Je le laissai me diriger vers une chaise et m'assied, toujours incapable de dire quoi que ce soit, perdue dans mes pensées, et encore clairement sous le choc.
- Et maintenant, quoi? J'entendis Sirius demander.
- Je crois qu'on devrait l'amener à Mary, comme sa mère le suggère... Remus répondit. Je peux l'amener.
- Non, tu ne peux pas. Tu ne sais pas où McKinnon habite, je le sais, je vais l'amener, dit Sirius.
- Tu as bu, je préférais l'amener... Remus s'obstina.
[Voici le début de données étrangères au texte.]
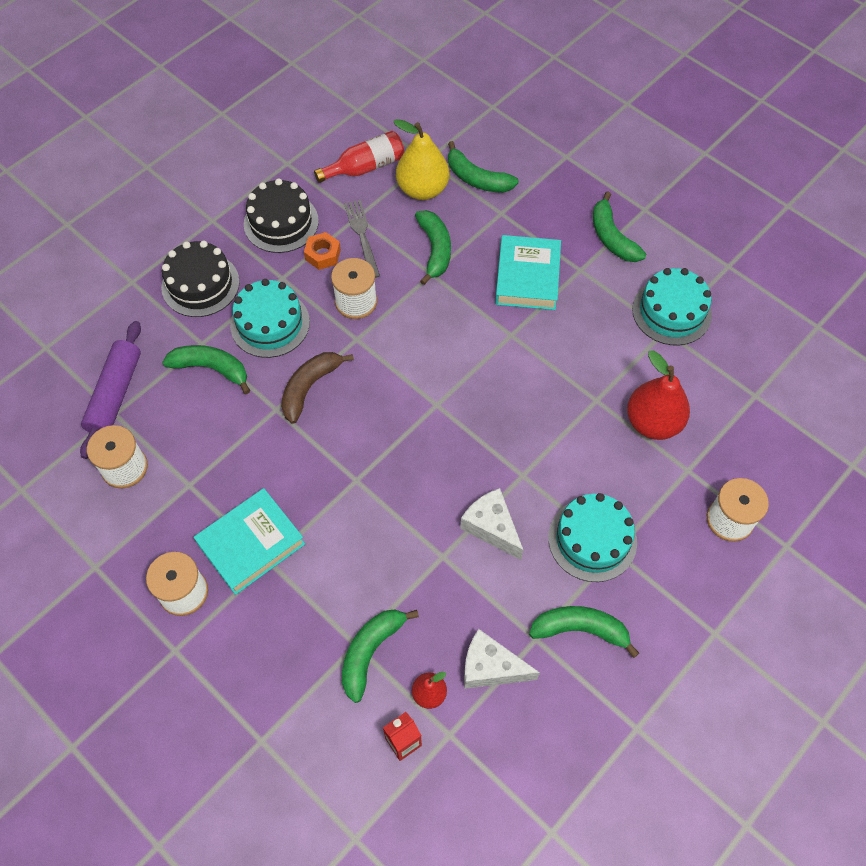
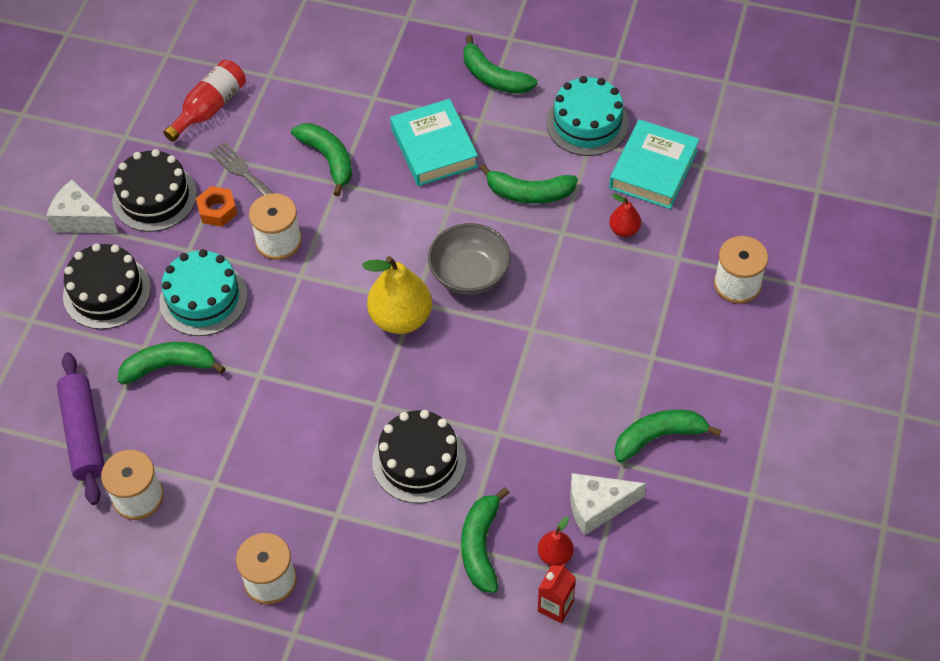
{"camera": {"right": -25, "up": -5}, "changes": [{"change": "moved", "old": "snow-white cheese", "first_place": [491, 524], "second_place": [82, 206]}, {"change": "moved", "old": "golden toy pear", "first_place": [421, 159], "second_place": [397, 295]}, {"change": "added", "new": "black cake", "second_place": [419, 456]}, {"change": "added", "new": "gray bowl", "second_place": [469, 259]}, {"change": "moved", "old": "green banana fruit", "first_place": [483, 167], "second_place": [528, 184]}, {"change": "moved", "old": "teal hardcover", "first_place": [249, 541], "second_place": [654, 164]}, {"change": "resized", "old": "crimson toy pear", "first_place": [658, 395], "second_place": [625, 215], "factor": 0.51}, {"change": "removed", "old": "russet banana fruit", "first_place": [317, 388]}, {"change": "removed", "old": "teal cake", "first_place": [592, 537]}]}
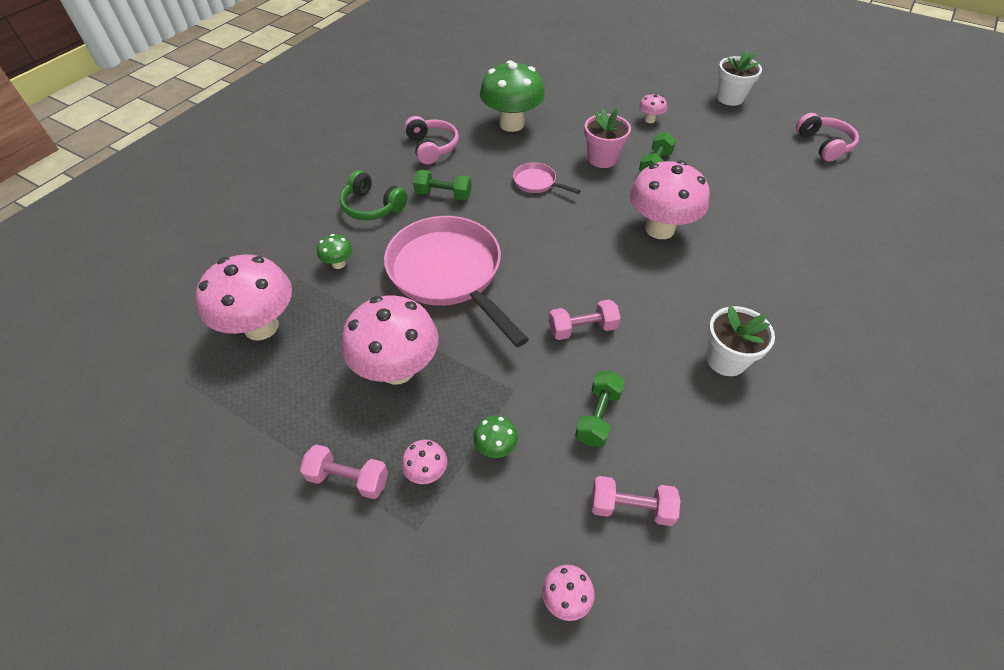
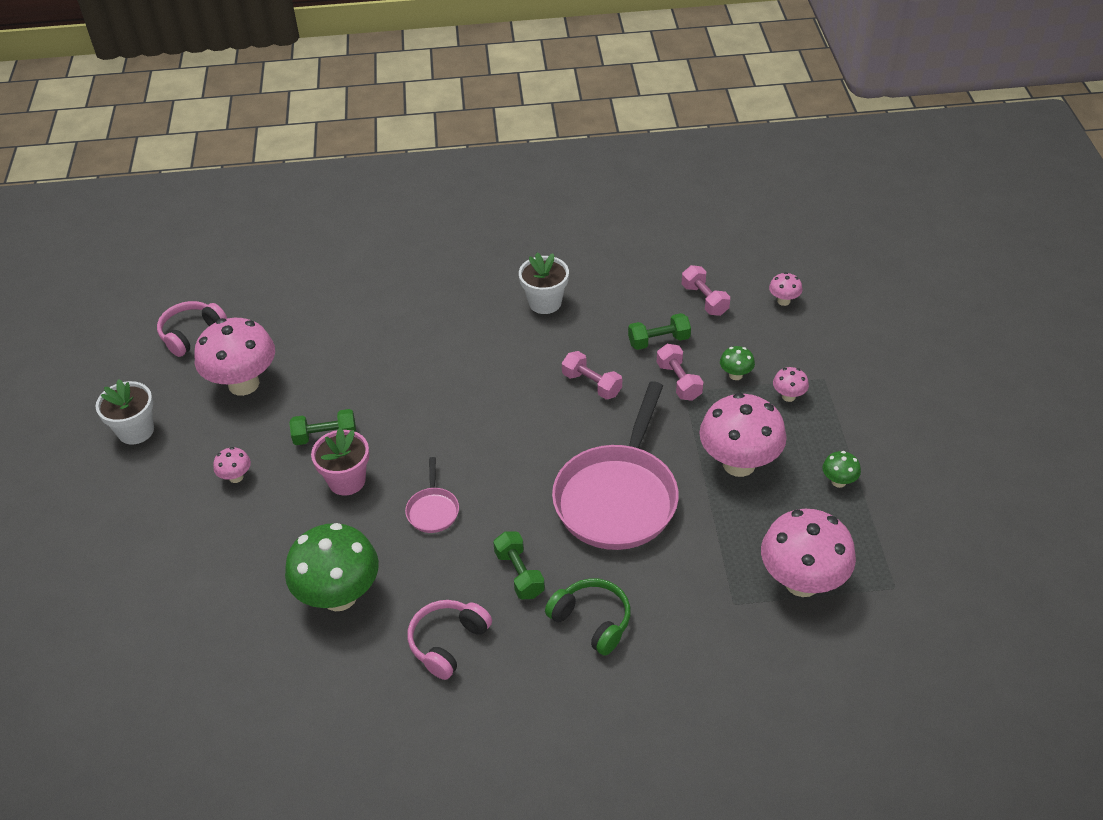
{"camera": {"right": -125, "up": -5}, "changes": [{"change": "moved", "old": "rosy fungus", "first_place": [669, 200], "second_place": [234, 357]}, {"change": "turned", "old": "green headphones", "first_place": [373, 195], "second_place": [588, 617], "degrees": -45}, {"change": "moved", "old": "rosy free weight", "first_place": [344, 471], "second_place": [680, 372]}, {"change": "moved", "old": "green fungus", "first_place": [334, 251], "second_place": [841, 469]}]}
- J'ai bu une coupe de vin de Gobelin, je suis ok, merci, Sirius rétorqua sèchement.
- Ok, vous deux. Je sais aussi où elle habite, je vais l'amener. Allez, viens, Meadowes, entendis-je James interrompre ses amis.
Je levai les yeux vers eux, Sirius et Remus clairement boudeurs, alors que James se tenait devant moi, me tendant la main. Je secouai la tête, pour revenir sur terre et je me concentrai sur le fait que mon amie a besoin de moi et que je ne la laisserai pas tomber. Je me levai et pris la main de James, qui nous fit transplaner sur le porche de Marlène.
- Tu es ok? Tu veux que je reste? Me demanda-t-il.
- Pas besoin, merci, je suis ok, dis-je. Oh! Mais James, peux-tu... Trouver Lily? Je sais que c'est un peu fou, parce qu'elle est au mariage de sa sœur ce soir Merlin sait où, mais... Mary a besoin de nous toutes ce soir...
- Je vais la trouver et la ramener ici. À plus tard... Me dit-il avant de disparaître.
Je sortis ma baguette, récitai une incantation, puis, je pris une grande inspiration avant de frapper à la porte.